Once the line containing "FIGURE1 Boxplot of" is found in the entries below, reproduce it and every line after it, stopping at and including the line containing "Table 1. SfM"; reproduce nothing else, and keep each line exact.

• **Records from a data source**

# # # # # # #

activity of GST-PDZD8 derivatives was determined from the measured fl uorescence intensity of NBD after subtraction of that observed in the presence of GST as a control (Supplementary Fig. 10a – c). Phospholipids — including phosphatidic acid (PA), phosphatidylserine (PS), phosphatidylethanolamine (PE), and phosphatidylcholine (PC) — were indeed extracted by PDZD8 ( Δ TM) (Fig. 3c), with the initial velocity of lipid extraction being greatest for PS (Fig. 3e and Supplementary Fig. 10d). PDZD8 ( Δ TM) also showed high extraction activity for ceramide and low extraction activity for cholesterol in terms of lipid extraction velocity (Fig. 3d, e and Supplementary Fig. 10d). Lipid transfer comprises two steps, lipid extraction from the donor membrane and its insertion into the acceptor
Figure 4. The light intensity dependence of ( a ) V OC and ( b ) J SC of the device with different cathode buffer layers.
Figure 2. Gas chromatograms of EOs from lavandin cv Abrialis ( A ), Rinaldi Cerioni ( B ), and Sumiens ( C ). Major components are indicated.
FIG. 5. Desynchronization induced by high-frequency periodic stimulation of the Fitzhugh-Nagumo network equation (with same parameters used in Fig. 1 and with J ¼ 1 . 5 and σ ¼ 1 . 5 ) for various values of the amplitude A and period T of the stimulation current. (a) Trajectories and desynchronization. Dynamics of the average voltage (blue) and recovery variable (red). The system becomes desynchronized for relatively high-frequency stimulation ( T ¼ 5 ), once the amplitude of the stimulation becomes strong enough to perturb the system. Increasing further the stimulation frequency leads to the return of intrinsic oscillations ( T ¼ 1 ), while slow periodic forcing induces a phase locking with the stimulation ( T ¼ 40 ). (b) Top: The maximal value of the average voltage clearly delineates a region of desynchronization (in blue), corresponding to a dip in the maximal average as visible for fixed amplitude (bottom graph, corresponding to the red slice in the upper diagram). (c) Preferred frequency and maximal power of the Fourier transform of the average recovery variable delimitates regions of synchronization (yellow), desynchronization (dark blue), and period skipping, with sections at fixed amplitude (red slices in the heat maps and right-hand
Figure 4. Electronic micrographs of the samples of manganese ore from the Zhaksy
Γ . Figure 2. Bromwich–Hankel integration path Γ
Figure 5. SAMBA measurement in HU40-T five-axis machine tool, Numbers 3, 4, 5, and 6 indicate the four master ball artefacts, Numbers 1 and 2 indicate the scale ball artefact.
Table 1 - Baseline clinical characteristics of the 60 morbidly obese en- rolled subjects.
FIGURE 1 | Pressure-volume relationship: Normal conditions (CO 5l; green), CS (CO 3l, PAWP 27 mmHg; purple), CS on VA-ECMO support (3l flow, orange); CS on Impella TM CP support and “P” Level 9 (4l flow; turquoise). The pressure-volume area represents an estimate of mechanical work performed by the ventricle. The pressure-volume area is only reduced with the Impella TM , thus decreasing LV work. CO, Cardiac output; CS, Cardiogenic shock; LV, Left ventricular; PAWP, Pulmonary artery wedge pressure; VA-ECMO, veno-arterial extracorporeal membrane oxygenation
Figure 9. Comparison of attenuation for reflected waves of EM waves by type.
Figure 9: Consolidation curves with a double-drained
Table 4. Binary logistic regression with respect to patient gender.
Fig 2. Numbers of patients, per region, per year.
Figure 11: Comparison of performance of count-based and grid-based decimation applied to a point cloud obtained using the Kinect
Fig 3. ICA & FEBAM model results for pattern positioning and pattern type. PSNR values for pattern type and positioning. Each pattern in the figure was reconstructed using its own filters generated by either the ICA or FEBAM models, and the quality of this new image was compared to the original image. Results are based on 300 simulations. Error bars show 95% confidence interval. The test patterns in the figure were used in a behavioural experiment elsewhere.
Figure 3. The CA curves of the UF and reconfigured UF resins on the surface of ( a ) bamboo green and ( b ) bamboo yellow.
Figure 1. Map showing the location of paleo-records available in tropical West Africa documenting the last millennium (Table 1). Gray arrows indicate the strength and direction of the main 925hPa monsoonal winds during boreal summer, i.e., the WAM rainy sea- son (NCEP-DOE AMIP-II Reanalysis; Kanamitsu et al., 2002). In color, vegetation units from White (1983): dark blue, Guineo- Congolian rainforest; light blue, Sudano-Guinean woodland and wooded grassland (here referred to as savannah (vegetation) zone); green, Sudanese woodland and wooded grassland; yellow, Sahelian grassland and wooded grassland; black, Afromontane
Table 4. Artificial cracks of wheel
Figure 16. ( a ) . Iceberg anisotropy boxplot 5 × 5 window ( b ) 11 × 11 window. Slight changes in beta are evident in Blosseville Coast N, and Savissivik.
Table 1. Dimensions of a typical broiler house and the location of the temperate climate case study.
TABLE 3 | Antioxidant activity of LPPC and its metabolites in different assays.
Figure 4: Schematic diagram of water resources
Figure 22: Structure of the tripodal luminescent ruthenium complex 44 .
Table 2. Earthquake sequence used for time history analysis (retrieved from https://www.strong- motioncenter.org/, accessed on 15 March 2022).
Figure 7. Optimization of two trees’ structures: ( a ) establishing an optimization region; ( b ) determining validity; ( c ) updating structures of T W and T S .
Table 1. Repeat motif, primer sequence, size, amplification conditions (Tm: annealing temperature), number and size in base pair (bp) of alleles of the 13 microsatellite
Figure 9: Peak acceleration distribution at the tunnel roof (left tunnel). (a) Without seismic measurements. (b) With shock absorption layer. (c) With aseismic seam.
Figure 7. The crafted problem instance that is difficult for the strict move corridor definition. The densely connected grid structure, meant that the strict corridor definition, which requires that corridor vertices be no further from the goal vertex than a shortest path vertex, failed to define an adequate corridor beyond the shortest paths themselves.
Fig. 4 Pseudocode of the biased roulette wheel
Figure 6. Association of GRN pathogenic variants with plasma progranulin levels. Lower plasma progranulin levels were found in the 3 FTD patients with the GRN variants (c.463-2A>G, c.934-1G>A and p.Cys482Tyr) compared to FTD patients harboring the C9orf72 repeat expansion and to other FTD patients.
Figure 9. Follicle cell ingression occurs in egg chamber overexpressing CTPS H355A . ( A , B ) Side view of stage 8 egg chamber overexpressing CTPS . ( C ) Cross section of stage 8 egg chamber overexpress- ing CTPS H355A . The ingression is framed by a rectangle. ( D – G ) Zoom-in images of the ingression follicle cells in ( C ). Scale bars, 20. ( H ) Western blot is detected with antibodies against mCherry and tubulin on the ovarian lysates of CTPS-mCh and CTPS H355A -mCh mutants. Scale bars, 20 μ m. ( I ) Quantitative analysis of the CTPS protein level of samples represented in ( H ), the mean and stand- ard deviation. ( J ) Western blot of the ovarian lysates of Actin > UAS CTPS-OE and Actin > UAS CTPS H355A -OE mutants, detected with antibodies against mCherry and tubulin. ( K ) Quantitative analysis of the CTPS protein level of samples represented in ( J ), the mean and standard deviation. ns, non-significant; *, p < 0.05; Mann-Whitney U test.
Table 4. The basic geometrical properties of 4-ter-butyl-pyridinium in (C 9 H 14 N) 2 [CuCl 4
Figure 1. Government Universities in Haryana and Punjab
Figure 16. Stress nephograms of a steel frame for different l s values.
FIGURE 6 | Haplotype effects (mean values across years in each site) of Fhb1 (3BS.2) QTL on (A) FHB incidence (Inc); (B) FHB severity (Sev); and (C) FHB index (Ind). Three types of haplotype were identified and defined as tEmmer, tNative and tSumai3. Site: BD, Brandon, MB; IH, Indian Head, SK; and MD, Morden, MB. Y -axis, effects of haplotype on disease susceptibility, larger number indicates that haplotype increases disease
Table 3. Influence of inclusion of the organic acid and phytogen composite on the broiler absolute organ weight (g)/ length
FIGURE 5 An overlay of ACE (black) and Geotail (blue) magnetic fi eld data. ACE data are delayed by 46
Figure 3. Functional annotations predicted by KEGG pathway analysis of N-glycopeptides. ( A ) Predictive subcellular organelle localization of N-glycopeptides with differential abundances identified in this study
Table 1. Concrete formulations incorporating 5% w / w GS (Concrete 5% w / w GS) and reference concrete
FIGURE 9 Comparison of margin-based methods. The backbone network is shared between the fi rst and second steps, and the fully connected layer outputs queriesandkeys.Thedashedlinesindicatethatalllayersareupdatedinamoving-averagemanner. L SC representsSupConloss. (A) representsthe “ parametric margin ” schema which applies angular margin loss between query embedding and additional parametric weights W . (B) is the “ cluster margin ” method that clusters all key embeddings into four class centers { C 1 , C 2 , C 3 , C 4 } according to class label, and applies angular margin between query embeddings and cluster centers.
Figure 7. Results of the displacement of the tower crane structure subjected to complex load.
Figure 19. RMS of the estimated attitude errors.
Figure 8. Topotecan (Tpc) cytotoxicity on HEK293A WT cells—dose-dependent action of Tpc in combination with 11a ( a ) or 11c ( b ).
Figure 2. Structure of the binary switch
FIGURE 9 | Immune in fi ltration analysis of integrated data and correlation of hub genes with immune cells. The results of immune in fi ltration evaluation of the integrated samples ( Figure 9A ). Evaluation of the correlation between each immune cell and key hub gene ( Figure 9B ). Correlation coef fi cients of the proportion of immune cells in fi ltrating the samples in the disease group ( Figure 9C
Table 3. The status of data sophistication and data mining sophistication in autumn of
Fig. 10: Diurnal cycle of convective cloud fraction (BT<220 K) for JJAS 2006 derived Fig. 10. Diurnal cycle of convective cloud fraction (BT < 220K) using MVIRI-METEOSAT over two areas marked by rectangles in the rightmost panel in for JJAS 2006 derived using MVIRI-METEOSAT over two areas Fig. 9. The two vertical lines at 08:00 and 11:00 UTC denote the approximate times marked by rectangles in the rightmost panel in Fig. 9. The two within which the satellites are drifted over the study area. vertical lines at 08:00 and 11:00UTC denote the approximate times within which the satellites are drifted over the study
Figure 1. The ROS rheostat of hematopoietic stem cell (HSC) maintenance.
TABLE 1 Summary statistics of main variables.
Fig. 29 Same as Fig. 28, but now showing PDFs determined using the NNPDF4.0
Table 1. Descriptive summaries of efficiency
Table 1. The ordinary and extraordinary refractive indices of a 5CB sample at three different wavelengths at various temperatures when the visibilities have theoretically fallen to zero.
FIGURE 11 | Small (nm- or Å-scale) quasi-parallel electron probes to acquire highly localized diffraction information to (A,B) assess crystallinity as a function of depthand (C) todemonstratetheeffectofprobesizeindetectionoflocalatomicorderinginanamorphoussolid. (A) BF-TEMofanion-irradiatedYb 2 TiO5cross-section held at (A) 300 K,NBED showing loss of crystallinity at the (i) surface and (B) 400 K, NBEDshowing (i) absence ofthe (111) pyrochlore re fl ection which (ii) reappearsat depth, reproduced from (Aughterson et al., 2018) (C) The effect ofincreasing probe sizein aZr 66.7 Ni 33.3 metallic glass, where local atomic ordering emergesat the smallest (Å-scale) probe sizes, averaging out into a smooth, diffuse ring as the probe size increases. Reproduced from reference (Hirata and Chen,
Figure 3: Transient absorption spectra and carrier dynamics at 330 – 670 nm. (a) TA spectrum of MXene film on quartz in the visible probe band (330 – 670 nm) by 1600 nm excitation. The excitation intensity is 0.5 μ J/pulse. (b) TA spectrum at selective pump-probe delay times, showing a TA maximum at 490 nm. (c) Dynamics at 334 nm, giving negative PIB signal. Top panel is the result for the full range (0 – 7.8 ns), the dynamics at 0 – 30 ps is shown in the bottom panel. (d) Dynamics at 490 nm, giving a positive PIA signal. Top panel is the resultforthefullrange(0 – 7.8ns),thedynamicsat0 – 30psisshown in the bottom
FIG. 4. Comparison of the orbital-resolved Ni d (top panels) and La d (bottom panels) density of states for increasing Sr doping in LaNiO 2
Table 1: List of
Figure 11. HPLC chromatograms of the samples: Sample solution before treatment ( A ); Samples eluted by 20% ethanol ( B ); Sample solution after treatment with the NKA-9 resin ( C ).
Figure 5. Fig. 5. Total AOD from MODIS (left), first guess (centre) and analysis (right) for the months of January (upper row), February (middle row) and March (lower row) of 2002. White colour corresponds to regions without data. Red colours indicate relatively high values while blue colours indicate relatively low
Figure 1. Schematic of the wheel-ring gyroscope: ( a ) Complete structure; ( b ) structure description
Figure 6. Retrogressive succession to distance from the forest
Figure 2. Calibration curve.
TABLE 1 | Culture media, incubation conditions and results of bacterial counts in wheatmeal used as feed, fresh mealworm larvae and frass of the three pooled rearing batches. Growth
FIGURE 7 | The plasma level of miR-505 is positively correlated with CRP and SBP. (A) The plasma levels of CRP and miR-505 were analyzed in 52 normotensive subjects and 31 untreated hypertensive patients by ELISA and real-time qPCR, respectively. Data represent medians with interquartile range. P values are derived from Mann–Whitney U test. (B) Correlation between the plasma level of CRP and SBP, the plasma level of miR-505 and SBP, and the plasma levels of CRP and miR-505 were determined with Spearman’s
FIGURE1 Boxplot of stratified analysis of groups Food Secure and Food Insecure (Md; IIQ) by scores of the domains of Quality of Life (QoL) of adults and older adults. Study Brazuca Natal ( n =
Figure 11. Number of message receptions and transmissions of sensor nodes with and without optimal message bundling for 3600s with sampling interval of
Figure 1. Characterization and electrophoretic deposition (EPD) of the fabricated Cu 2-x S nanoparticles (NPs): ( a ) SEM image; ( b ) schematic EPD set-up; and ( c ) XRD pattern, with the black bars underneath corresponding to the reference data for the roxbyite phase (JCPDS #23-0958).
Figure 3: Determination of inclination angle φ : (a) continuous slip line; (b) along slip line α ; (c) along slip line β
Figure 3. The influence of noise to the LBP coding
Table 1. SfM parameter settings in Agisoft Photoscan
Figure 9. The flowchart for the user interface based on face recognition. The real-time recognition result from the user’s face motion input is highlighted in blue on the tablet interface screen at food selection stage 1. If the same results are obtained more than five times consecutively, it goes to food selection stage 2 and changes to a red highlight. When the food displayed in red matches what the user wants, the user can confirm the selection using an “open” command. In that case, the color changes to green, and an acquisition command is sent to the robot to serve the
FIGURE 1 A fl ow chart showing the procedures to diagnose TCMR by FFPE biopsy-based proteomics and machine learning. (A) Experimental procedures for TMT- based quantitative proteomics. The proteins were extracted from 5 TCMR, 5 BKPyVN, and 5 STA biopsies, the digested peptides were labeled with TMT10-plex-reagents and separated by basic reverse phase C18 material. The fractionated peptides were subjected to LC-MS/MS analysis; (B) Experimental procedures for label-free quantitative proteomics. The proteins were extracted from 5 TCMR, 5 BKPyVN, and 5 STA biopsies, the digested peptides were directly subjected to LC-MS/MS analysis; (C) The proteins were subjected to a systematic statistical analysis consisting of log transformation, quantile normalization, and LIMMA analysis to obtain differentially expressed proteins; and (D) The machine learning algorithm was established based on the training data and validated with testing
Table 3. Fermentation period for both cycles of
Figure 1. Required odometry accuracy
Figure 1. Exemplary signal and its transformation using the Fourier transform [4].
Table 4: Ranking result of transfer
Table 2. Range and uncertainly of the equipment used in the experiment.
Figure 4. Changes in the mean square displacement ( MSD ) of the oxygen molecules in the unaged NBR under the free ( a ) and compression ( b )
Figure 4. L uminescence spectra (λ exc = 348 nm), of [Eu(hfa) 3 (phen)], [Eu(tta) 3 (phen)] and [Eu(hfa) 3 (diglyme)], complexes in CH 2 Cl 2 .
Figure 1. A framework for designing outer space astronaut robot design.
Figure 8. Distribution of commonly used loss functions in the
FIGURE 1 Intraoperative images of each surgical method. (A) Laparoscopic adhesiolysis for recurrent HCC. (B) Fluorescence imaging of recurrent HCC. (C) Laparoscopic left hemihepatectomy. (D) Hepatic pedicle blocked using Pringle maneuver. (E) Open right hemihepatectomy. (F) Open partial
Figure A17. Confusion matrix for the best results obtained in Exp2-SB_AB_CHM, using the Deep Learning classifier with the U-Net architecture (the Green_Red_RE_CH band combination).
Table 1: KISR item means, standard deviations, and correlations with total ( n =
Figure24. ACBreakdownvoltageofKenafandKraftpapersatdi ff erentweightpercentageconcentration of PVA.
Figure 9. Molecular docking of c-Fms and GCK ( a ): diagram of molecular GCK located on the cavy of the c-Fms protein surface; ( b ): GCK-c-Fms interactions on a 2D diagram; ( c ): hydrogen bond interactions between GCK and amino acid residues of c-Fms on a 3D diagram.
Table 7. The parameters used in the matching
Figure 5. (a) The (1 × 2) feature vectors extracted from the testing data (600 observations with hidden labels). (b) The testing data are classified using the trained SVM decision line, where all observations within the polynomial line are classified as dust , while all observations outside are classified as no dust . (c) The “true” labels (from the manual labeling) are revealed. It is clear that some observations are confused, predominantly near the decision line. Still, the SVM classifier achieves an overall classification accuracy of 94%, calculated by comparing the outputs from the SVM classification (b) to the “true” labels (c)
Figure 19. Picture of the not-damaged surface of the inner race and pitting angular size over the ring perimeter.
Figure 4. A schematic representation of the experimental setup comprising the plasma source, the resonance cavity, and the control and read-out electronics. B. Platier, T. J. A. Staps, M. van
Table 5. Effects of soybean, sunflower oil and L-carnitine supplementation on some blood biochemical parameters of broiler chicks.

# # # # # # #

• **TASK ANSWER**
FIGURE1 Boxplot of stratified analysis of groups Food Secure and Food Insecure (Md; IIQ) by scores of the domains of Quality of Life (QoL) of adults and older adults. Study Brazuca Natal ( n =
Figure 11. Number of message receptions and transmissions of sensor nodes with and without optimal message bundling for 3600s with sampling interval of
Figure 1. Characterization and electrophoretic deposition (EPD) of the fabricated Cu 2-x S nanoparticles (NPs): ( a ) SEM image; ( b ) schematic EPD set-up; and ( c ) XRD pattern, with the black bars underneath corresponding to the reference data for the roxbyite phase (JCPDS #23-0958).
Figure 3: Determination of inclination angle φ : (a) continuous slip line; (b) along slip line α ; (c) along slip line β
Figure 3. The influence of noise to the LBP coding
Table 1. SfM parameter settings in Agisoft Photoscan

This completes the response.